The sandwiches were relatively simple to put together. First, butter the bread like you would for any grilled cheese, making sure to butter all the way to the edges. Then flip the slices over and spread the whole grain mustard on the opposite side of each slice. Add the red onions.


Next add the provolone and then the liverwurst. I suppose I could have just put the full slices of cheese on without tearing them up, but I was trying to make the sandwiches neat so that the cheese would extend just to the end of the bread. They always slide when flipping anyway, so I'm not sure why I bother!
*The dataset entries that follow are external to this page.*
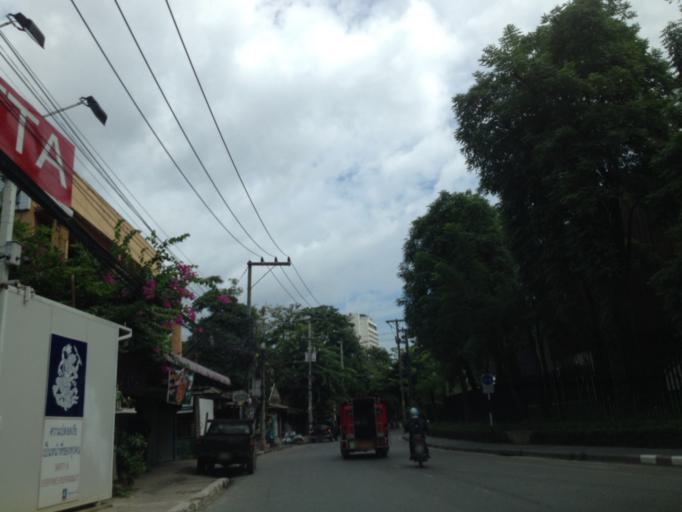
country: TH
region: Chiang Mai
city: Chiang Mai
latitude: 18.7817
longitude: 99.0033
Cook the sandwiches just like any other grilled cheese sandwich. Place in a heated (but not oiled) nonstick pan. Cook for a few minutes and flip (based on desired amount of browning).


The sandwich was pretty good, but not amazing. I think I like the liverwurst from the deli counter better than the packaged Braunschweiger stuff, but the deli counter at our closest grocery store is pretty tiny and sad, and I wasn't even sure they carried it. It was pretty salty (as we expected it would be), so I wanted to make sure we had a side that could balance out both the richness and saltiness. My original plan was a fresh arugula and tomato salad, but that fell through. I don't know what's going on with the arugula distributor in our region for Trader Joe's, but there hasn't been arugula in weeks. I decided to go with plan B and roast some brussels sprouts.


This bag of frozen "true Belgian Brussels sprouts" was another hand-me-down from my parents (so I won't price this part out since I don't even know how much it cost). I thawed them a little bit in the fridge and then dumped them into a greased baking dish with chopped red onion (the remainder of the onion after cutting the slivers for the sandwiches), olive oil, salt, and ground black pepper. Tossed it all around a bit and then stuck it in a 400 degree oven.


The package said to roast them for 20-25 minutes, or until they were starting to brown, but that didn't sound like enough to me. After 20 minutes, I stirred them. They were fine then but not brown, and I prefer Brussels sprouts and onions to caramelize when I roast them. They get so soft and sweet. I stirred it a couple more times after that, but I think I let it go for at least another 20 minutes. I wasn't paying that much attention to the time, but pretty much just left them in the oven until I was done with the grilled sandwiches. If I had to estimate though, I'd say the total roasting time was probably close to 40-45 minutes.


Once I pulled the dish out of the oven, I drizzled on some balsamic vinegar and mixed it all together some more. The vegetables were so nice and sweet, helped along by the finishing of balsamic, and worked well with the salty sandwich, helping to balance it out quite a bit. The Brussels sprouts themselves were like mini sprouts, much smaller than the ones I normally see in the Costco bags. I like the small bite-size nature of these sprouts, and would definitely consider buying this on another visit. Really easy to keep in the freezer and then use on any night that we don't really have a plan, but want something healthy and nutritious.

Overall, we had a good dinner, even if it didn't feel all that "challenging" since liverwurst is an ingredient I know and have eaten before, and in the same (sandwich) form that we had it this time. But it fits the offal challenge and was within the limits of what I wanted to buy and cook and eat. The next challenge is going to be hard enough to figure out what to do, so I was glad to have the break from pondering recipe choices!